Data to examine ->
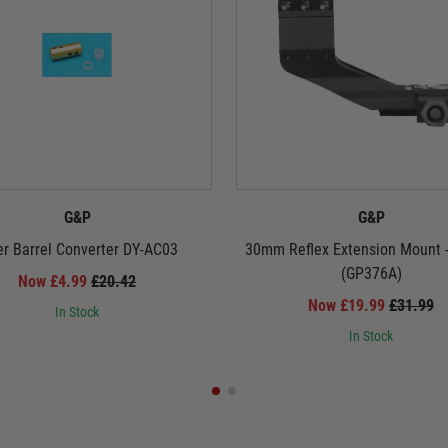
G&P
G&P
er Barrel Converter DY-AC03
30mm Reflex Extension Mount 
(GP376A)
Now £4.99
£20.42
Now £19.99
£31.99
In Stock
In Stock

Problem to solve -> Copy out the lines above word for word, keeping only their text and leaving out the pictures.

Output below ->
G&P
G&P
er Barrel Converter DY-AC03
30mm Reflex Extension Mount 
(GP376A)
Now £4.99
£20.42
Now £19.99
£31.99
In Stock
In Stock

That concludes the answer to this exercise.